Tumor Suppressor Inactivation in the Pathogenesis of Adult T-Cell Leukemia

Department of Pathology and Laboratory Medicine, Center for Viral Oncology, University of Kansas Medical Center, 3901 Rainbow Boulevard, Kansas City, KS 66160, USA

Received 14 March 2015; Accepted 24 May 2015

Academic Editor: Michiel W. M. van den Brekel

Copyright © 2015 Christophe Nicot. This is an open access article distributed under the Creative Commons Attribution License, which permits unrestricted use, distribution, and reproduction in any medium, provided the original work is properly cited.

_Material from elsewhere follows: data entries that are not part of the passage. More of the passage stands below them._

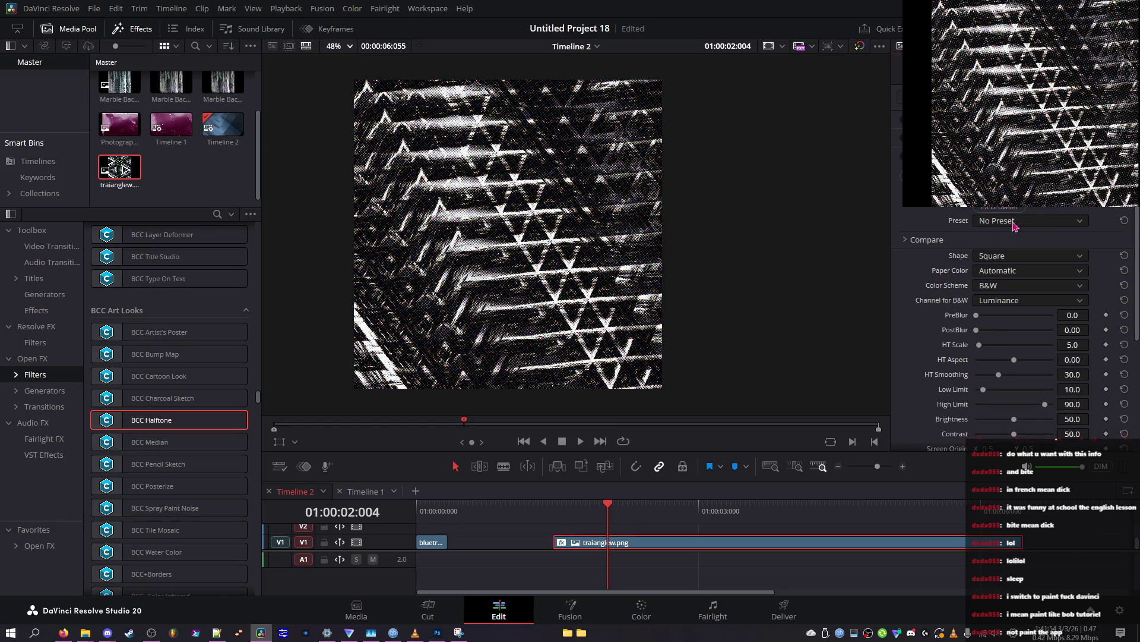
left_click(1014, 225)
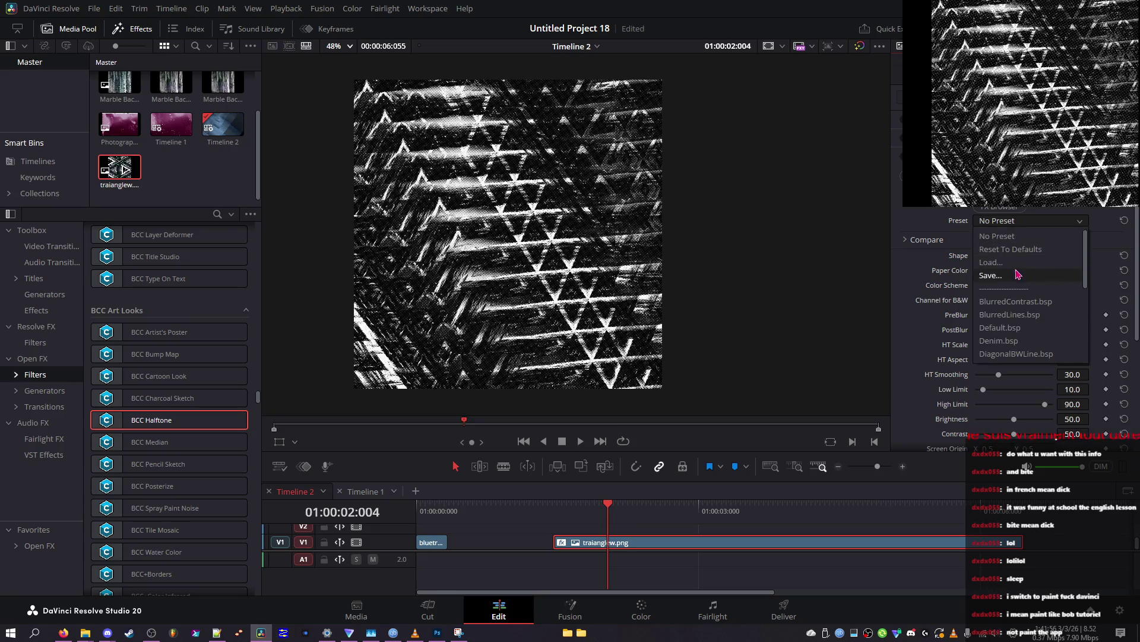
Step: Switch from BlurredLines to Denim.bsp, raising PostBlur to 7.98, Low Limit to 25.6, HT Smoothing to 100
left_click(1014, 243)
scroll(1014, 226, "up", 1)
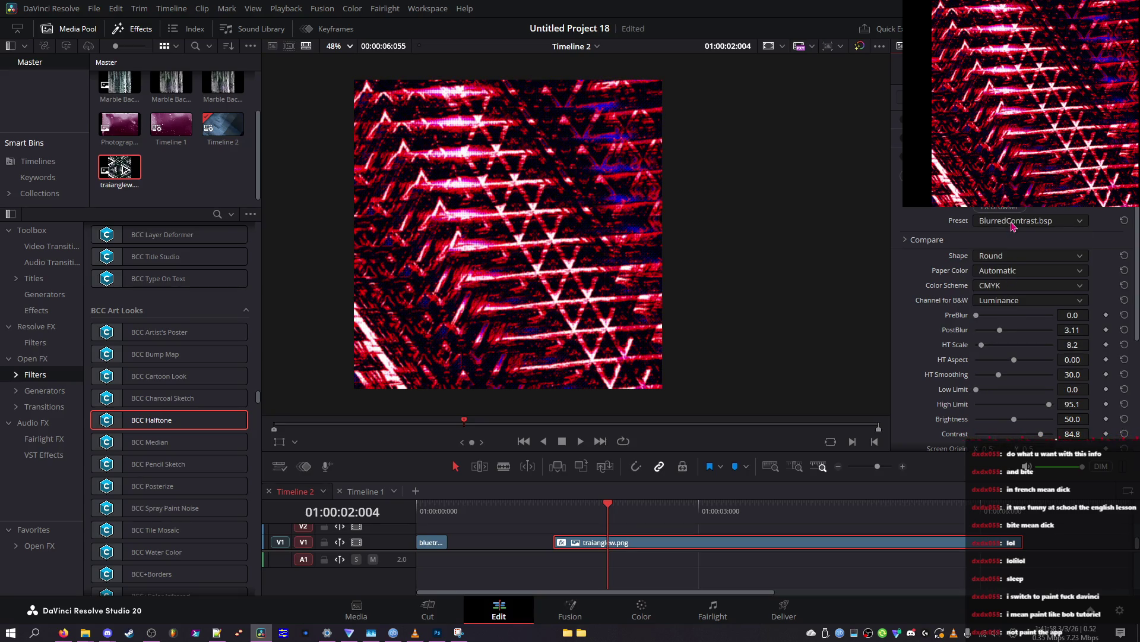
scroll(1013, 226, "down", 2)
mouse_move(991, 315)
left_mouse_down()
mouse_move(1043, 319)
mouse_move(880, 319)
mouse_move(1022, 349)
mouse_move(932, 349)
mouse_move(997, 363)
mouse_move(944, 363)
mouse_move(1006, 350)
left_mouse_up()
mouse_move(1011, 393)
left_mouse_down()
mouse_move(999, 400)
mouse_move(1068, 400)
left_mouse_up()
mouse_move(998, 391)
left_mouse_down()
mouse_move(1043, 388)
mouse_move(1049, 360)
mouse_move(977, 348)
mouse_move(987, 330)
mouse_move(984, 349)
mouse_move(1037, 330)
left_mouse_up()
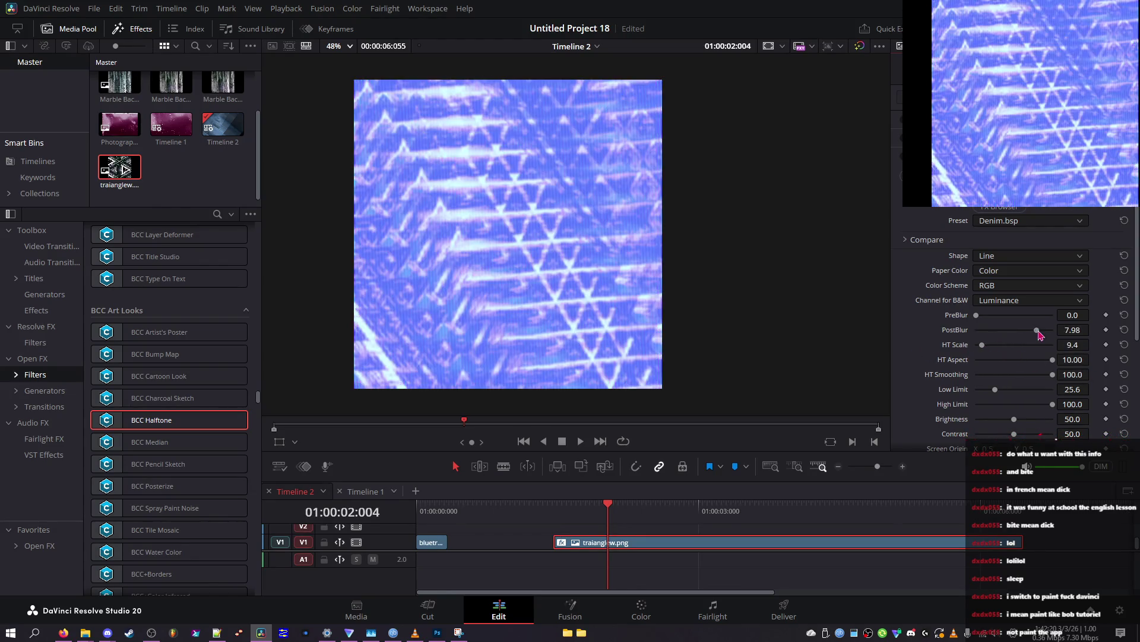
Step: Add BCC Median from BCC Art Looks to the triangle clip and expand its Inspector section
double_click(174, 442)
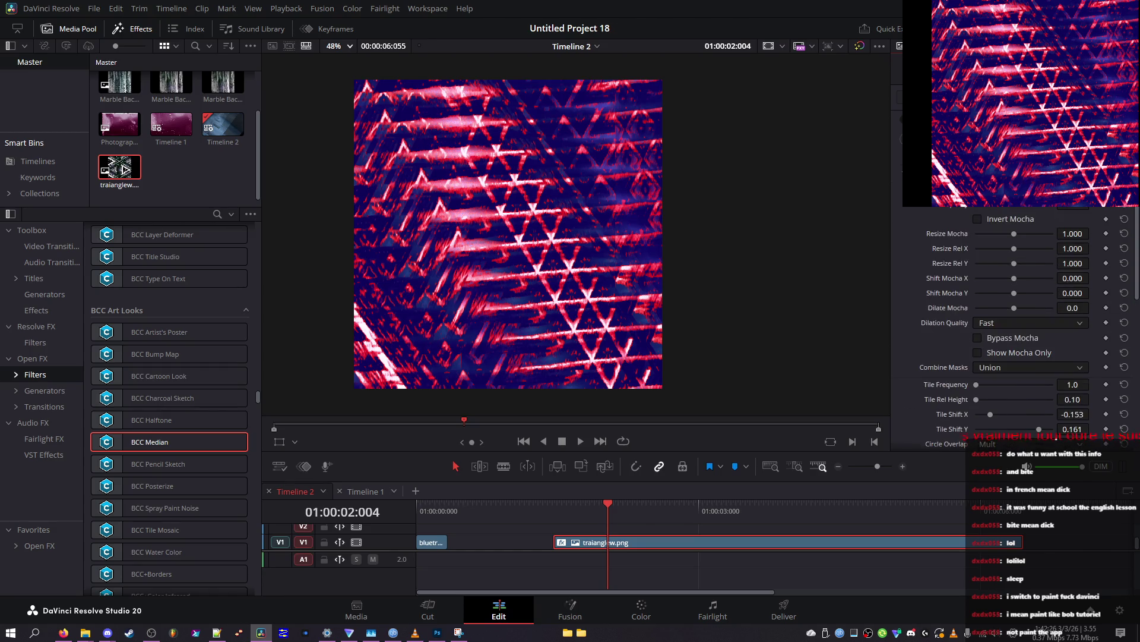
scroll(152, 437, "down", 3)
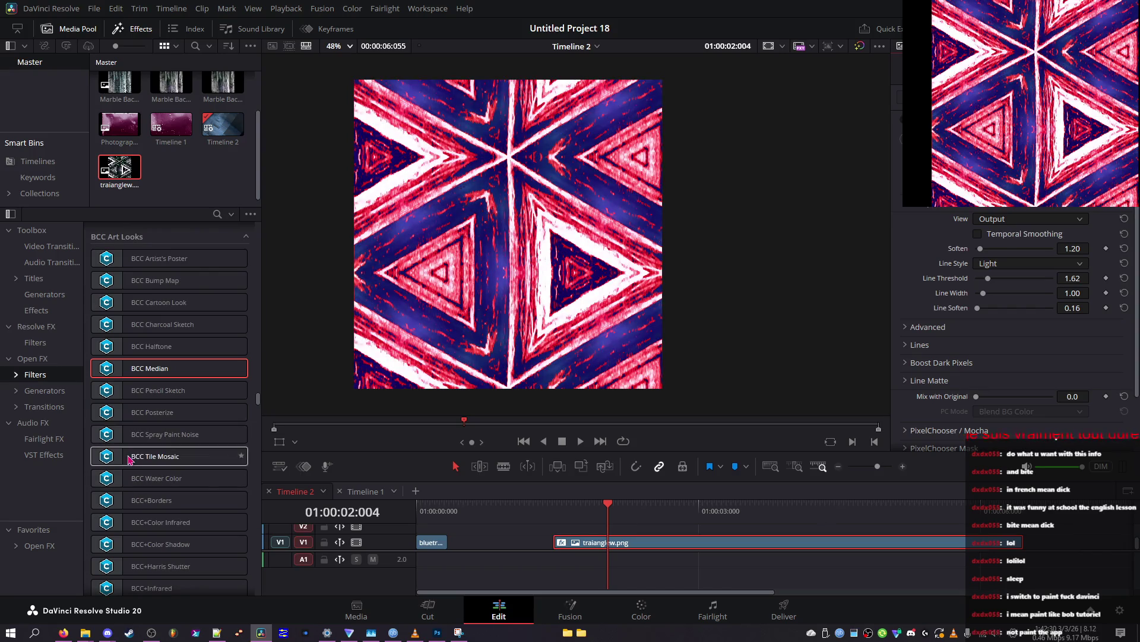
scroll(134, 449, "up", 3)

Tumor suppressor functions are essential to control cellular proliferation, to activate the apoptosis or senescence pathway to eliminate unwanted cells, to link DNA damage signals to cell cycle arrest checkpoints, to activate appropriate DNA repair pathways, and to prevent the loss of adhesion to inhibit initiation of metastases. Therefore, tumor suppressor genes are indispensable to maintaining genetic and genomic integrity. Consequently, inactivation of tumor suppressors by somatic mutations or epigenetic mechanisms is frequently associated with tumor initiation and development. In contrast, reactivation of tumor suppressor functions can effectively reverse the transformed phenotype and lead to cell cycle arrest or death of cancerous cells and be used as a therapeutic strategy. Adult T-cell leukemia/lymphoma (ATLL) is an aggressive lymphoproliferative disease associated with infection of CD4 T cells by the Human T-cell Leukemia Virus Type 1 (HTLV-I). HTLV-I-associated T-cell transformation is the result of a multistep oncogenic process in which the virus initially induces chronic T-cell proliferation and alters cellular pathways resulting in the accumulation of genetic defects and the deregulated growth of virally infected cells. This review will focus on the current knowledge of the genetic and epigenetic mechanisms regulating the inactivation of tumor suppressors in the pathogenesis of HTLV-I.